To answer simply how capitalism reduces inequality: it allows for people to best apply the value of their capital (skills and equipment) and their labor. Markets are where people with varying attributes go to find buyers, and to find sellers of other attributes, all for the purpose of creating more beneficial resources for the involved parties. The free market allows for this to happen to its fullest extent. It provides for those with the lowest quality and quantity of attributes to find the optimal price to sell their goods/services for.
When a government intervenes into this engine, it inflates costs because it does not intervene efficiently. This cost inflation harms those with the lowest quality and quantity of attributes first, which diverges equality. As more intervention comes, costs inflate further. Today's market is intervened so heavily in by government that there are many huge industries where the poor and middle class have valuable skills that others want to purchase but they can't because the costs are too high. What this leaves behind is a situation where only the wealthy can engage in the market because they're the only ones that can afford the high costs and those with the skill and desire to produce don't even engage the market. This creates another vicious cycle of government and the rich rubbing each others' backs, further pushing out competition. We've seen this happen all over the place, from medical associations that want only their special group of doctors to be allowed to perform functions that nurses can do just as safely for much cheaper, to unions that lobby to raise the minimum wage so that there is less competition for contracts from cheaper alternatives than the union.
If we think of our healthcare systems, the true cost of care is very very very very low compared to what the prices are. The best way to make medicine available for sick babies is to let the system that thrives on abundance and pleasing the customer (capitalism) do what it does. The best way to keep babies from getting the medicine they need looks similar to what governments are doing with healthcare: all sorts of interventions that greatly deter supply.
This raises the question: "what can governments do proactively to raise supply?" Well, I have a hard time finding things since most of what they can do, and what is popular among voters, is that which decreases supply. For example, people don't like when a brand new drug is very expensive so they want government to set a price control. On the surface it sounds like there is nothing wrong with this, but it reduces the supply in the drug market and hurts everybody.

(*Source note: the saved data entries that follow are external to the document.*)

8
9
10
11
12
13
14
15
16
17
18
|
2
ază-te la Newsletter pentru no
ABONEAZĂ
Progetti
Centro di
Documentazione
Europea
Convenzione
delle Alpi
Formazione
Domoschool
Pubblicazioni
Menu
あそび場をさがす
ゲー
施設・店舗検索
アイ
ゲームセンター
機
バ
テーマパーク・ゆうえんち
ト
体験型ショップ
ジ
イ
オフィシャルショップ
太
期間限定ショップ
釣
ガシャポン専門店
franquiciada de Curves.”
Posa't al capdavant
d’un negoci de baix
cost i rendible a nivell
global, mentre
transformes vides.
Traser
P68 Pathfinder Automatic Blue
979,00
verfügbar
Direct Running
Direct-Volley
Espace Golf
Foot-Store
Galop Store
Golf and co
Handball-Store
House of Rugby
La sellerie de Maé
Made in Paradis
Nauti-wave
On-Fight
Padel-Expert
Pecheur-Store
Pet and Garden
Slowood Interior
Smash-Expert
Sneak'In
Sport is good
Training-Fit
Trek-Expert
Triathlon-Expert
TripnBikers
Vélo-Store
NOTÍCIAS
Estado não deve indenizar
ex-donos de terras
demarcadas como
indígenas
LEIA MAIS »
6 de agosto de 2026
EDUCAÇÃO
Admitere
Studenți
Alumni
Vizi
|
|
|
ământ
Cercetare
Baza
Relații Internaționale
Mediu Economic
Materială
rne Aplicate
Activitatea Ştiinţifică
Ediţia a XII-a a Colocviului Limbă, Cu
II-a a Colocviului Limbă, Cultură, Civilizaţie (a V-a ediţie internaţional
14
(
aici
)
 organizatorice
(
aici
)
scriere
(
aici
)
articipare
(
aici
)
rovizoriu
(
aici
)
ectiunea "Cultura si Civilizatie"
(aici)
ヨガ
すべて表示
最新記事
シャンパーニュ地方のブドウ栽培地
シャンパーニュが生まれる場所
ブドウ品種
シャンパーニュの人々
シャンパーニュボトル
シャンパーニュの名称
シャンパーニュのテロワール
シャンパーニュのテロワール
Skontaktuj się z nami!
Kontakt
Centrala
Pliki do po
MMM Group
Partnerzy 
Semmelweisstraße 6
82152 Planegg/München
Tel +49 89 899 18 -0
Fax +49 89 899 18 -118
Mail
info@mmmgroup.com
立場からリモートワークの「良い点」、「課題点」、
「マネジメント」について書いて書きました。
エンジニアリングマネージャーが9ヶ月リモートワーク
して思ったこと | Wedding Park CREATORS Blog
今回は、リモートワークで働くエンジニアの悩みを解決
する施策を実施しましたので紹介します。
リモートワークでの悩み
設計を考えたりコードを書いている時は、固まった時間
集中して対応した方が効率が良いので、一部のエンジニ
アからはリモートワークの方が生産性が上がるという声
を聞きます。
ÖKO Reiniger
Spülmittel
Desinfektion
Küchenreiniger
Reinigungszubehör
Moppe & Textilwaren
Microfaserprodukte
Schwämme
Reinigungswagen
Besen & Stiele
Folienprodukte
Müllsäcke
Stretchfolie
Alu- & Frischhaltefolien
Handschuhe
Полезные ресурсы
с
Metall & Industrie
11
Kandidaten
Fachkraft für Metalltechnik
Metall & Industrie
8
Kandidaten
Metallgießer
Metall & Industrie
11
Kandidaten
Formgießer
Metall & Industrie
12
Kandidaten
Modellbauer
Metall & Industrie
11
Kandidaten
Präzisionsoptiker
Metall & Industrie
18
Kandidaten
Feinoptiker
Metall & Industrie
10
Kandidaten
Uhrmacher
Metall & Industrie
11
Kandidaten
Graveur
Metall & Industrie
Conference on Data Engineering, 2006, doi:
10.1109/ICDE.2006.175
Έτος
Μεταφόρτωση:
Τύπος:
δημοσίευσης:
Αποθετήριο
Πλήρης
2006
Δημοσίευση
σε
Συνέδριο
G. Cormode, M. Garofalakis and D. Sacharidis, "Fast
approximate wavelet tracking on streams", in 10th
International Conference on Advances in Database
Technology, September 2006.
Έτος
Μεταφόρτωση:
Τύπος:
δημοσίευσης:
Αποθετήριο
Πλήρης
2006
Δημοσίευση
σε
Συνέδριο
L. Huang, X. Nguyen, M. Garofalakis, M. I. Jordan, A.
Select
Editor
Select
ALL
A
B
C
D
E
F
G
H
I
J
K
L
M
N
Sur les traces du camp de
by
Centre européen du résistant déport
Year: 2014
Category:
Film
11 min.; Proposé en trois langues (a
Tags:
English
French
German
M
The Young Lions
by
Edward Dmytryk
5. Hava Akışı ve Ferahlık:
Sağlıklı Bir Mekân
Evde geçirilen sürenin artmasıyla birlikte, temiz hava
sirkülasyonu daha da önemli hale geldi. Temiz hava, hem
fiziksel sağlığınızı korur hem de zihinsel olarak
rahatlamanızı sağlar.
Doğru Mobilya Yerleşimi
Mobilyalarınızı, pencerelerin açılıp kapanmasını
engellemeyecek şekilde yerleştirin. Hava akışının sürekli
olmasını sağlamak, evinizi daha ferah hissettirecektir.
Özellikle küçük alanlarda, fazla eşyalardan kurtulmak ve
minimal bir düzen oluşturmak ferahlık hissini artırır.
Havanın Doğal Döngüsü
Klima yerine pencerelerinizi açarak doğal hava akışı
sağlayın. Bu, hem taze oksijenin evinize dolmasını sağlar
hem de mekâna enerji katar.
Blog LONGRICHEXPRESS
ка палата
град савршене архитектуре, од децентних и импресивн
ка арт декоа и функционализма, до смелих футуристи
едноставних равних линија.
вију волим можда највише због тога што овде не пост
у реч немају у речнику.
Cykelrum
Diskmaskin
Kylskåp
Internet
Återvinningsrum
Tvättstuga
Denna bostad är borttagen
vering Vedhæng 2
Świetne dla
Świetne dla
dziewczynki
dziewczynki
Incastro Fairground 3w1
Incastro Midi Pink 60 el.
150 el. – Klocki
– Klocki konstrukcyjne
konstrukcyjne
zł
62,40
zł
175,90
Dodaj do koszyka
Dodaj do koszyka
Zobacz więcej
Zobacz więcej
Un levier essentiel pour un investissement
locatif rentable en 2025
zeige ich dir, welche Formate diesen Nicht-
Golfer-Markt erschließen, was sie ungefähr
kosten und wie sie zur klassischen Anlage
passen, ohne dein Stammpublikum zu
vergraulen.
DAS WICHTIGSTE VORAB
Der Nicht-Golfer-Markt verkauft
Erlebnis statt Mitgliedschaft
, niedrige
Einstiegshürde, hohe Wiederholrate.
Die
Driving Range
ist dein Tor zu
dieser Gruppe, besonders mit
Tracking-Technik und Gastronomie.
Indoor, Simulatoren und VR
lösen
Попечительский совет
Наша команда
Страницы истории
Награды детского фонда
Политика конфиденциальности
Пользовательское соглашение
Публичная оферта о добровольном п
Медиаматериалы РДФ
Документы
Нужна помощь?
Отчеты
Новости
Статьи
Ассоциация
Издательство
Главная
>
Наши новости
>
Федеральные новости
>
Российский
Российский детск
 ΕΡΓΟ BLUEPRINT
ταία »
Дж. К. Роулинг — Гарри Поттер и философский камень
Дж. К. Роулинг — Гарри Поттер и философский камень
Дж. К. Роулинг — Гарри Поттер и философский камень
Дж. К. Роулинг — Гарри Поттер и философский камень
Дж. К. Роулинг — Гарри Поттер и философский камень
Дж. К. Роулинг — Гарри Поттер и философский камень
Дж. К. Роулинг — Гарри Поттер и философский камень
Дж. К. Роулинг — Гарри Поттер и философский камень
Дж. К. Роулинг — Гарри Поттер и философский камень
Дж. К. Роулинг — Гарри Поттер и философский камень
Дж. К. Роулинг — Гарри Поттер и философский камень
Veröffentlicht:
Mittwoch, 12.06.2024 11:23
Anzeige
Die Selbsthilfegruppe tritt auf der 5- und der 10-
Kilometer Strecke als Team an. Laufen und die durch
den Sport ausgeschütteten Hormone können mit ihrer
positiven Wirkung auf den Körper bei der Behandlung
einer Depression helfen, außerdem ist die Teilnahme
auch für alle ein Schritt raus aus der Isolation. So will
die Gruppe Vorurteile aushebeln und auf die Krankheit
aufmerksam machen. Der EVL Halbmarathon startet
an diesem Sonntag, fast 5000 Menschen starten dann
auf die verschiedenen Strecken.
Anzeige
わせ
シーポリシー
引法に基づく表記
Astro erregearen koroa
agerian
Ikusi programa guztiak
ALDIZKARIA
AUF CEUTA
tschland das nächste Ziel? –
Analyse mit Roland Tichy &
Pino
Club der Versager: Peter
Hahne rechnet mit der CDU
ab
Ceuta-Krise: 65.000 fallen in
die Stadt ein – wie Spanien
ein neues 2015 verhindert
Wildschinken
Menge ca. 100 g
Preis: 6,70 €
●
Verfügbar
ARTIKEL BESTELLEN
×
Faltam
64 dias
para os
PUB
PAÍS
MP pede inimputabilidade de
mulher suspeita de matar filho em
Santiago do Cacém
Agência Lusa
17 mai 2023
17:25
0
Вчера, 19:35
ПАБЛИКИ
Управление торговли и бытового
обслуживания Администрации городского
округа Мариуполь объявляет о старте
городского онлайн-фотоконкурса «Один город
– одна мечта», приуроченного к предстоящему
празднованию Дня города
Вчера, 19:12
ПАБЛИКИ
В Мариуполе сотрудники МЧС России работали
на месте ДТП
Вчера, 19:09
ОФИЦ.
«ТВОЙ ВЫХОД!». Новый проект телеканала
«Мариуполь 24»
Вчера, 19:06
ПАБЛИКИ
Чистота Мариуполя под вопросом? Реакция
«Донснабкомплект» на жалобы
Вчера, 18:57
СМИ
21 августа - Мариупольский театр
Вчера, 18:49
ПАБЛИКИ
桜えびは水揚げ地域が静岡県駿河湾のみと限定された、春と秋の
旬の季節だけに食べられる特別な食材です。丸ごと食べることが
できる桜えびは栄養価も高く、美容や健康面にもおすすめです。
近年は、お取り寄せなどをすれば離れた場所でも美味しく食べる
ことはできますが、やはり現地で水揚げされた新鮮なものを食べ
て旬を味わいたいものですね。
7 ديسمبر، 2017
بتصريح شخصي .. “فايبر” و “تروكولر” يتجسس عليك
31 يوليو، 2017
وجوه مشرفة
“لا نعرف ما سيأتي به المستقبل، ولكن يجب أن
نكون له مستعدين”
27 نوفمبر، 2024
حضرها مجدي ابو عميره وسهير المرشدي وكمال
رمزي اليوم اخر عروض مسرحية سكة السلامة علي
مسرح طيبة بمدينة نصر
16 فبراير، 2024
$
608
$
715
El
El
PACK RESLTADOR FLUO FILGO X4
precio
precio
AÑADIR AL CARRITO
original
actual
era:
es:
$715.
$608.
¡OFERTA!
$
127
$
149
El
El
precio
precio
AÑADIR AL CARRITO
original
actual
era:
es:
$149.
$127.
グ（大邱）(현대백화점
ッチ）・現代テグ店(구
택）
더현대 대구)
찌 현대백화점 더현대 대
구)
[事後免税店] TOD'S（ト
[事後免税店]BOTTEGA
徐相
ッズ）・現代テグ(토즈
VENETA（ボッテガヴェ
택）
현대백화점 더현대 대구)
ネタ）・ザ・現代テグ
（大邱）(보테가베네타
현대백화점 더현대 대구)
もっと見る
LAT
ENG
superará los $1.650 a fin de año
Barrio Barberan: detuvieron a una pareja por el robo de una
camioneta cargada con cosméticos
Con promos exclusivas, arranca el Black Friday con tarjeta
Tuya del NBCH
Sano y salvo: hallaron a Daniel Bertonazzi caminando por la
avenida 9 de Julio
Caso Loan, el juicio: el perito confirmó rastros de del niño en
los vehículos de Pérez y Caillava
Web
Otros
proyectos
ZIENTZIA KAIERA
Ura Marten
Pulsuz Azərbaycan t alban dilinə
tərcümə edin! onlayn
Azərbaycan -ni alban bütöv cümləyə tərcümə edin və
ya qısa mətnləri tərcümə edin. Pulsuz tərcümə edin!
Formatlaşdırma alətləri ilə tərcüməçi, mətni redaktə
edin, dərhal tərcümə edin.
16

The sensibility of production for sale on a market wasn't really even a thing until it was invented somewhere around the Dutch area and sometime in the 17th century or something. Most of history before then was about people farming for sustenance and paying the remaining in tax to the state or warlords, while a handful of others did specific tasks for the aristocracy (like blacksmithing or stable tending). These societies had huge class divides and very little in the way of markets.
Northern Europe created the idea of private enterprise, Britain embraced it more, a Scottish philosopher (Adam Smith) explained the theory behind it, and America took the idea and ran with it. The American government was the very first time that a government had constitutionally limited power, and the American land was the first time that the sensibility of private enterprise was allowed to flourish without great obstacles. This is the difference that created the world we live in today. Many say "it was technology" or "it was oil". Neither provides the story. Without economics to apply markets to the supply, demand, and distribution of goods and services, oil would still be in the ground and the light bulb would be something people who have access to books know about.
I mentioned some above. It's more than giving examples but explaining why they're examples. Like Friedman said, every prosperous country is an example of this. There are no known examples of countries that have risen from third world poverty to have a middle class that didn't do so by embracing free market reforms and limiting government intervention.
This stuff involves a deconstruction of so much that we take for granted. For example, the term "middle class" is itself a symbol of the example you're looking for right beneath our noses. There was no middle class in the entirety of history except for when it grew out of capitalism in America and Europe. China and several other countries are undergoing the same creation of a middle class that we did in real time, and economists are watching it in real time. The emergent China middle class is coming as China's government is deregulating its markets and allowing entrepreneurs and consumers and workers do as they like.